Frognal House, near Sidcup, dates back to the 16th century and was once the family seat of Viscount Sydney of Chislehurst, who gave his name to the then fledgling Australian settlement.
His descendants sold the house to the Government in 1915. In 1917, it became the Queen's Hospital (later Queen Mary's Hospital), Sidcup.
During the First World War, the hospital became renowned as a pioneering centre for facial and plastic surgery led by Harold Gillies – known as the ‘father of plastic surgery’. Gillies was later knighted for his work.
Together with its convalescent sections, Frognal House had around 1,000 beds. Between 1917 and 1921, more than 11,000 plastic surgery operations were carried out on over 5,000 men who had been terribly disfigured during the fighting.

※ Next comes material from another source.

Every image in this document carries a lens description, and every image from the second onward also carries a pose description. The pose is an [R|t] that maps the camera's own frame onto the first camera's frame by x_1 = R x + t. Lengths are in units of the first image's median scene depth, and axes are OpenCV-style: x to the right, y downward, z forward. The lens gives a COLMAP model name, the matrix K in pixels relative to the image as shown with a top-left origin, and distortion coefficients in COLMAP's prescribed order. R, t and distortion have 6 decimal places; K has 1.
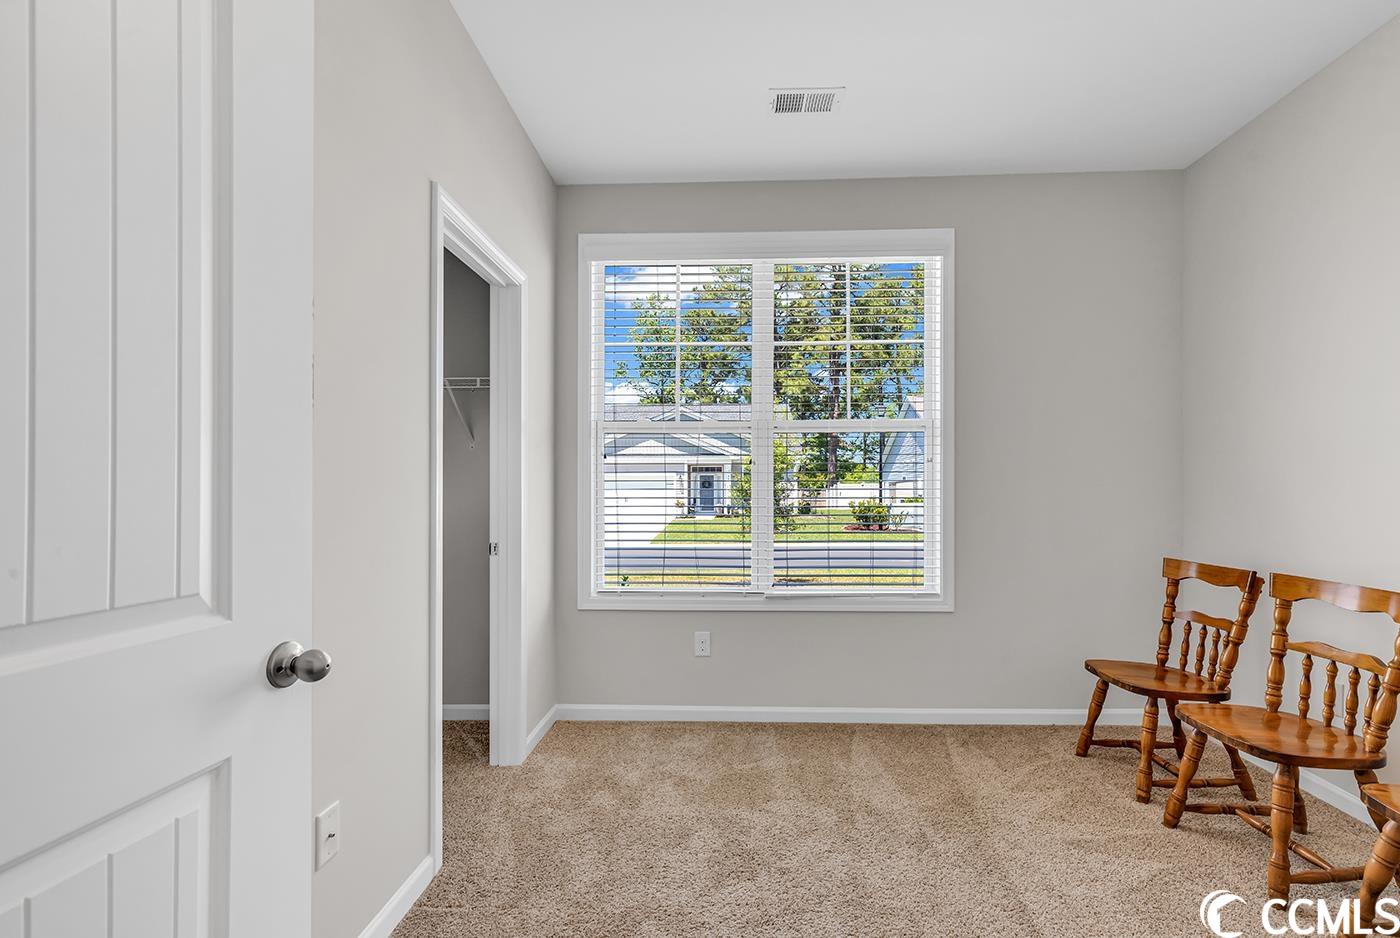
lens RADIAL K [[632.6, 0, 735.6], [0, 632.6, 495.6], [0, 0, 1]] dist [0.007228, -0.002969]
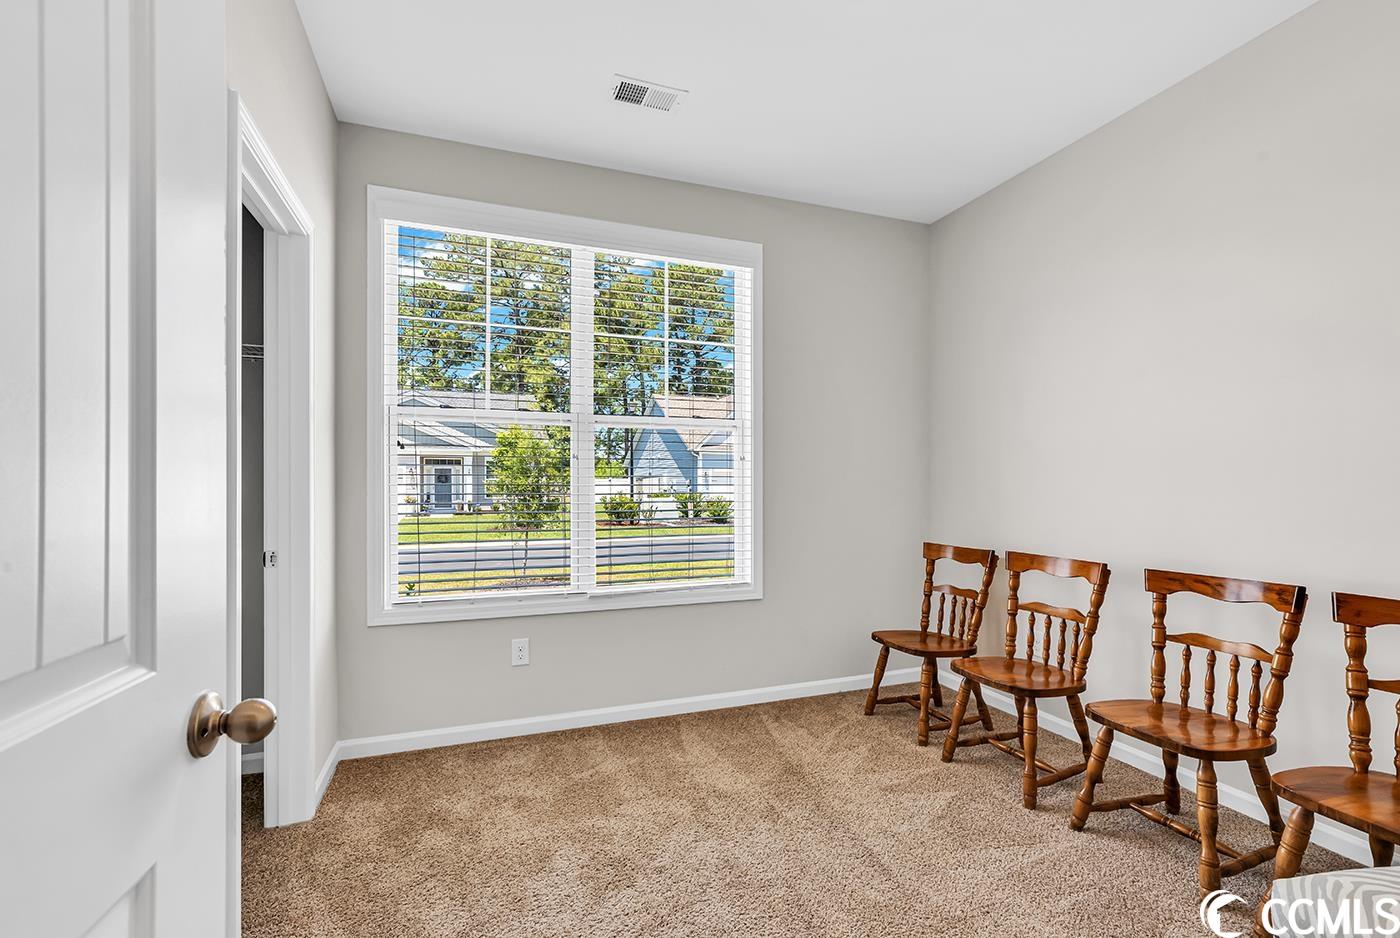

In 1974, a new Queen Mary's Hospital was built to replace the original Great War hospital. Sunrise Senior Living took over the building in November 1999 and turned it into a high quality care home that houses over 100 residents, including some in a specialised neighbourhood dedicated to dementia care.
To mark the home's key role in both the First World War and the development of plastic surgery, a plaque will be unveiled on Saturday 16th August by the Mayor of Bexley, Councillor Howard Marriner.
"As this year marks the centenary of the start of the Great War, we felt it was only fitting that we should also remember the role that Frognal House played." says Jeremy Garman, Senior Marketing Director for Sunrise in the UK. "It's amazing to think of the life-changing work that went on here."